* _Requirement_: Read the lines below, and copy any that contain the string "height".

(Listed entries begins)

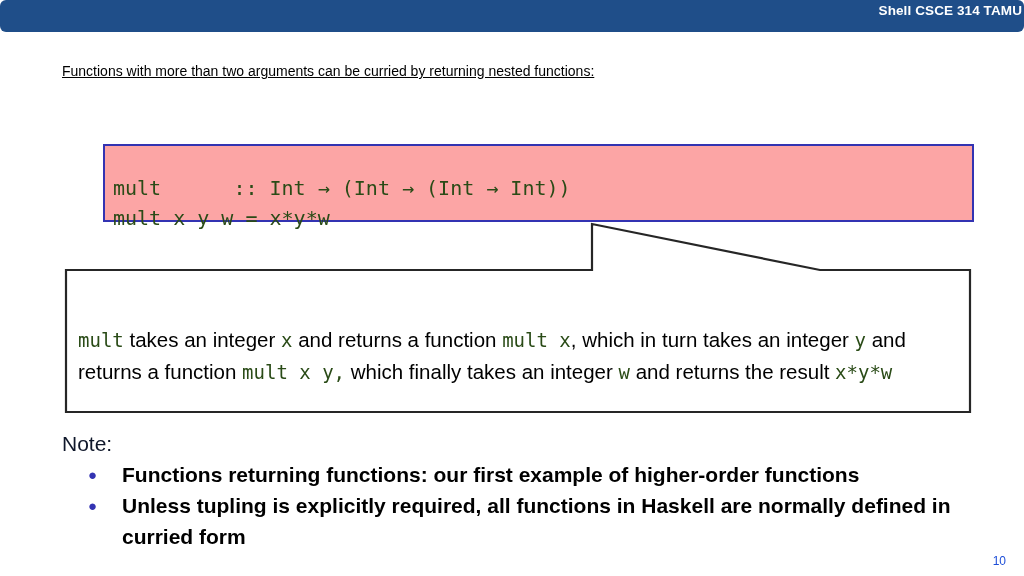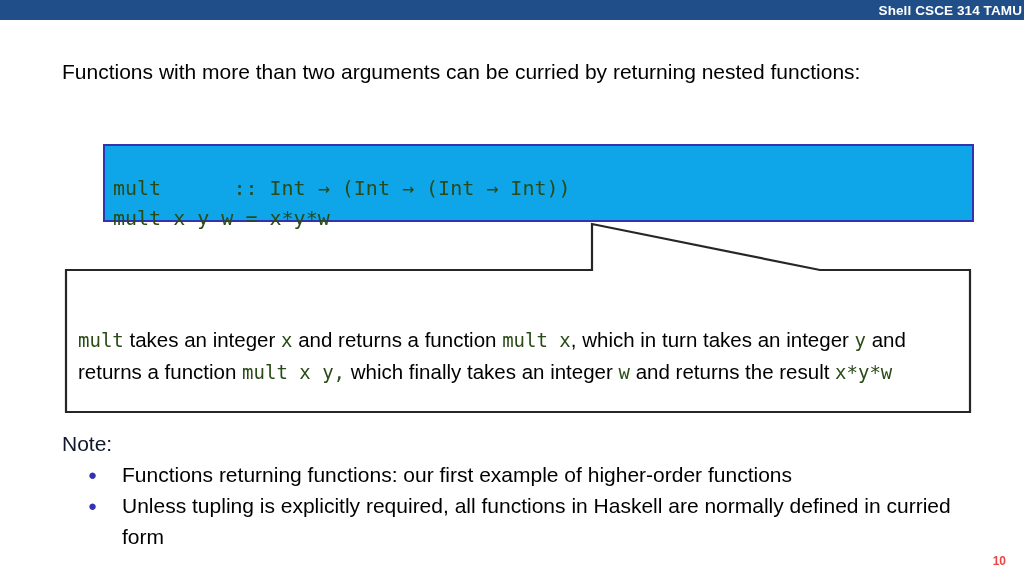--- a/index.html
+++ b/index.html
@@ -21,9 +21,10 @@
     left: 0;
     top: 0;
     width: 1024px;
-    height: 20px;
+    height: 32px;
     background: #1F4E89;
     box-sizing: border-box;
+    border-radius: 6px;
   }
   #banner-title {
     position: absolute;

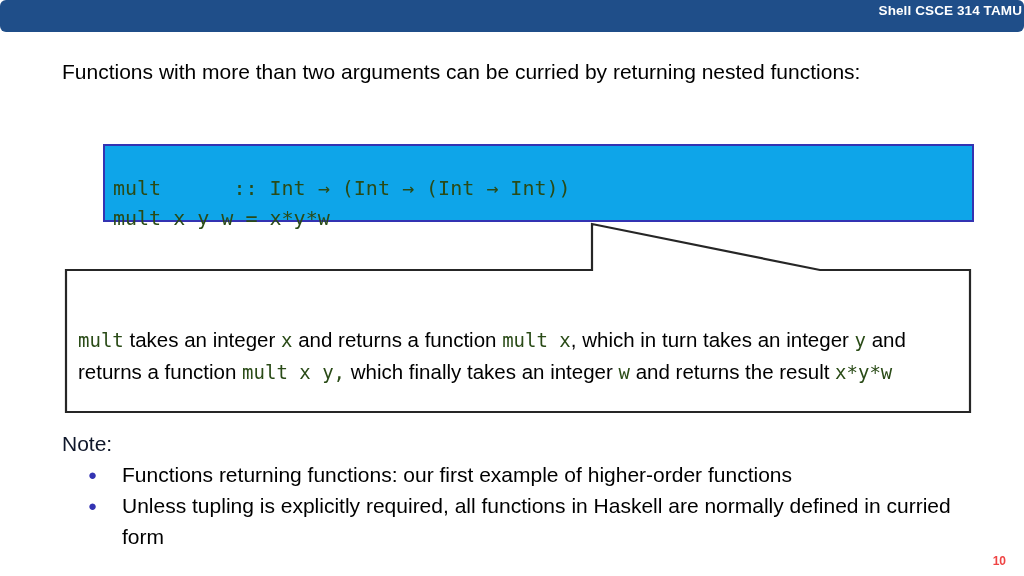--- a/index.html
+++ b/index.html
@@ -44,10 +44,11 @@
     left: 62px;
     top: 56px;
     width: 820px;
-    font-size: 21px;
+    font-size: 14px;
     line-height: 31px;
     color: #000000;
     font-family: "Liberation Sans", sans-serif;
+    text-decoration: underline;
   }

(Listed entries ends)

* _Solution to this task_:
-    height: 20px;
+    height: 32px;
     line-height: 31px;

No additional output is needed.